Clinton specifically cited esselstyn, so i immediately ordered the book. when it came, it sat on the shelf for a while. I didn't care anymore.

what really propelled me was that i was getting concerned about what had become chronic psoriasis on the soles of my feet and in the palms of my hands.

i suspected this condition was drug related. the docs just tell you to take steroids and send you the bill. but i wanted to know what my body was telling me.

i was taking zetia, simvastatin (same as zocor) and lisinopril, a generic Blood pressure drug.

i read on line the message of a guy with the exact same symptoms i had who was taking crestor.

it turns out that two of my drugs -- zetia and simvastatin together are the same as Crestor.

simultaneously with the psoriasis, i was also getting bad liver enzyme readings at the cardiologist office. so he did not mind that i decided to cut my statin dose in half to see what woudl happen to the liver enzyme readings six months later.

so i experimented with cutting my statin dose in half and that brought the liver reading better but it made my overall cholesterol go up.
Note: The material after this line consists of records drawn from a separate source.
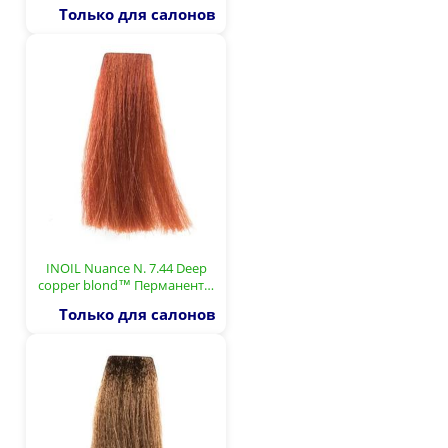
Только для салонов
INOIL Nuance N. 7.44 Deep
copper blond™ Перманент…
Только для салонов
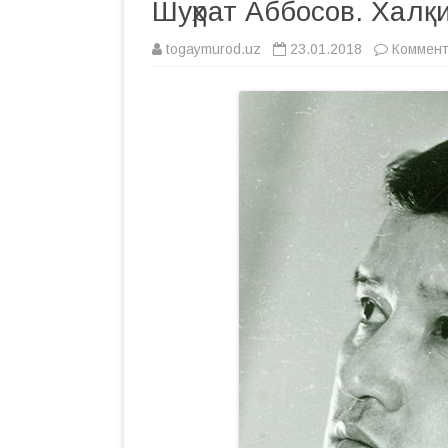
Шуҳрат Аббосов. Халқи
togaymurod.uz
23.01.2018
Коммен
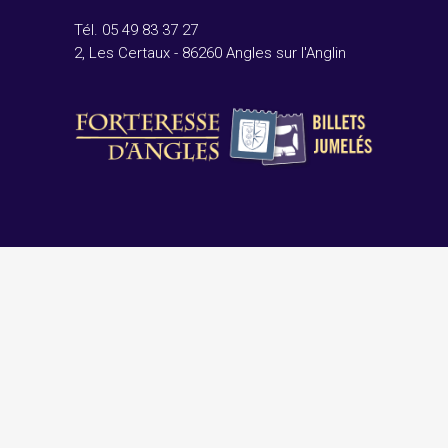
Tél. 05 49 83 37 27
2, Les Certaux - 86260 Angles sur l'Anglin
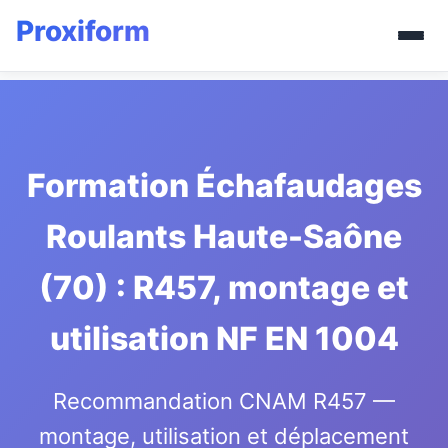
Formation Échafaudages
Roulants Haute-Saône
(70) : R457, montage et
utilisation NF EN 1004
Recommandation CNAM R457 —
montage, utilisation et déplacement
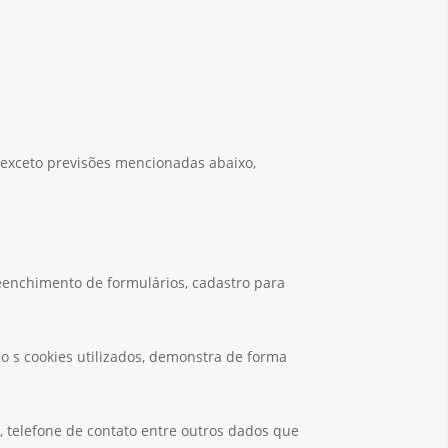
, exceto previsões mencionadas abaixo,
eenchimento de formulários, cadastro para
o s cookies utilizados, demonstra de forma
, telefone de contato entre outros dados que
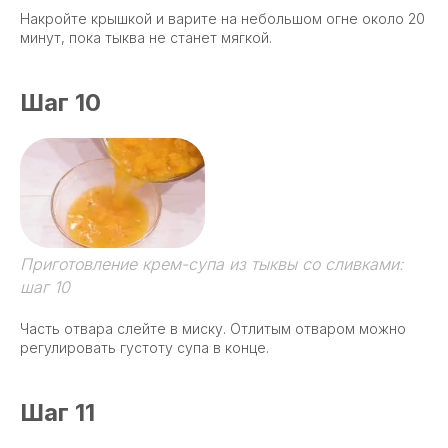
Накройте крышкой и варите на небольшом огне около 20
минут, пока тыква не станет мягкой.
Шаг 10
Приготовление крем-супа из тыквы со сливками:
шаг 10
Часть отвара слейте в миску. Отлитым отваром можно
регулировать густоту супа в конце.
Шаг 11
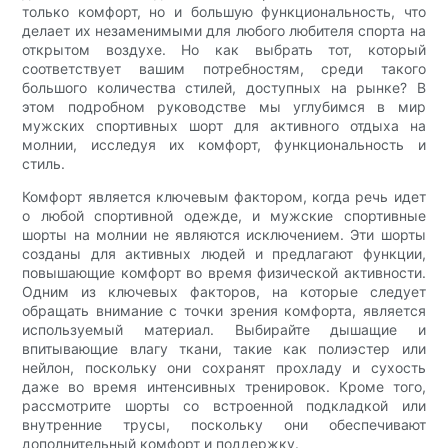
только комфорт, но и большую функциональность, что
делает их незаменимыми для любого любителя спорта на
открытом воздухе. Но как выбрать тот, который
соответствует вашим потребностям, среди такого
большого количества стилей, доступных на рынке? В
этом подробном руководстве мы углубимся в мир
мужских спортивных шорт для активного отдыха на
молнии, исследуя их комфорт, функциональность и
стиль.
Комфорт является ключевым фактором, когда речь идет
о любой спортивной одежде, и мужские спортивные
шорты на молнии не являются исключением. Эти шорты
созданы для активных людей и предлагают функции,
повышающие комфорт во время физической активности.
Одним из ключевых факторов, на которые следует
обращать внимание с точки зрения комфорта, является
используемый материал. Выбирайте дышащие и
впитывающие влагу ткани, такие как полиэстер или
нейлон, поскольку они сохранят прохладу и сухость
даже во время интенсивных тренировок. Кроме того,
рассмотрите шорты со встроенной подкладкой или
внутренние трусы, поскольку они обеспечивают
дополнительный комфорт и поддержку.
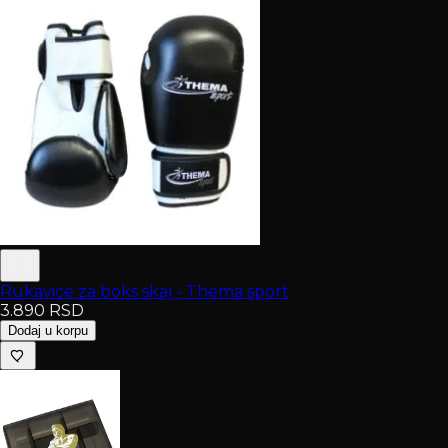
Rukavice za boks skaj - Thema sport
3.890
RSD
Dodaj u korpu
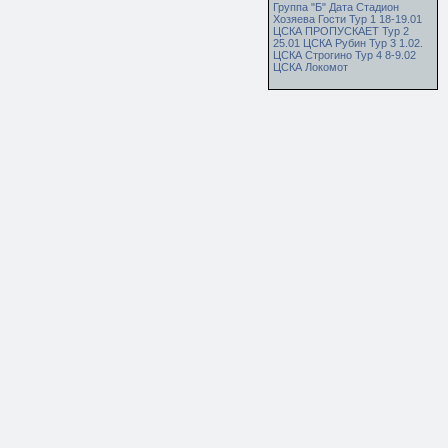
Группа "Б" Дата Стадион
Хозяева Гости Тур 1 18-19.01
ЦСКА ПРОПУСКАЕТ Тур 2
25.01 ЦСКА Рубин Тур 3 1.02.
ЦСКА Строгино Тур 4 8-9.02
ЦСКА Локомот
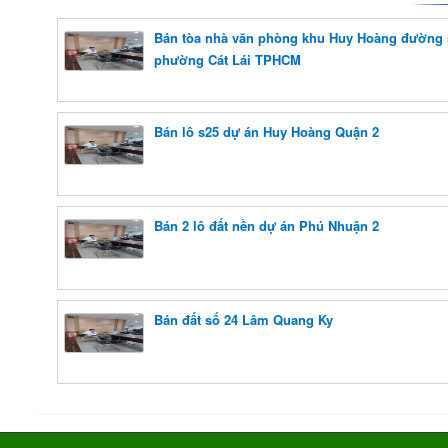
Bán tòa nhà văn phòng khu Huy Hoàng đường 
phường Cát Lái TPHCM
Bán lô s25 dự án Huy Hoàng Quận 2
Bán 2 lô đất nền dự án Phú Nhuận 2
Bán đất số 24 Lâm Quang Ky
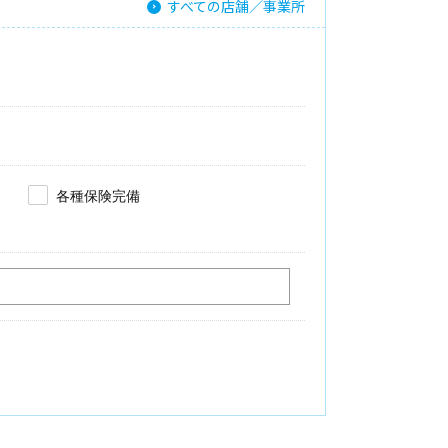
すべての店舗／事業所
各種保険完備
the esselstyn diet thus killed a couple of birds with one stonee.

i decided i could stop taking zetia if i followed esselstyn's approach, since i would not be taking in any cholesterol, period. i also decided i could keep the statin dose low also by this diet. as it turns out, i had to cut my own BP medication in half because i was getting heart flutters from too much BP med for my improving health!!

i have become a great believer in this esselstyn diet and i believe it it will help me live a longer more productive more enjoyable life.

it is true that it is tough at first. the hardest part is figuring out what you can eat and dropping the takeout habit. there is almost no takeout food i can eat!

but once you figure out the foods that work and start cooking them, and get used to it, this diet is really easy.

simple foods like bread or carrots or CORN start tasting better once you give up on the oils fats and sugar.

i started feeling more energetic. after just three months on the diet in december 2010, with no exercise yet, i stayed on the treadmill for double the length of time i did the previous year and my cardiologist, who previously had seen encroaching plaque in previous stress tests.
the psoriasis went away by january of this year. my opinion is that eliminating the zetia did the most to eliminate the psoriasis.

i started a walking program started in January 2011. this is the first time in my life that i have actually FELT like getting exercise.

after just a month on the walking plus the accumulated loss of weight, i found i coudl cut my BP medication in half and still get a reading of roughly 110 over 72. so i did that too.

i eat a regular mix of foods to make sure i get enough protein and nutrients. i eat a lot of grains, including quinoa and oats and wheat.

re fatty acids. i do add flaxseed meal to my diet each day, which i guess is one thing we can agree on. the esselstyn diet suggests flaxseed in small daily doses for fatty acids. this is important since esselstyn tells heart patients not to eat any nuts or avocados.

there are protein sources that we as americans are rather ignorant about, such as quinoa. it has all the amino acids.

quinoa.net 

plus quinoa is heavy in a couple of aminos that beans and soybeans are light in, so if you get the beans and the quinoa you are getting a really nice mix of amino acids that will mean you simply do not have to worry about protein.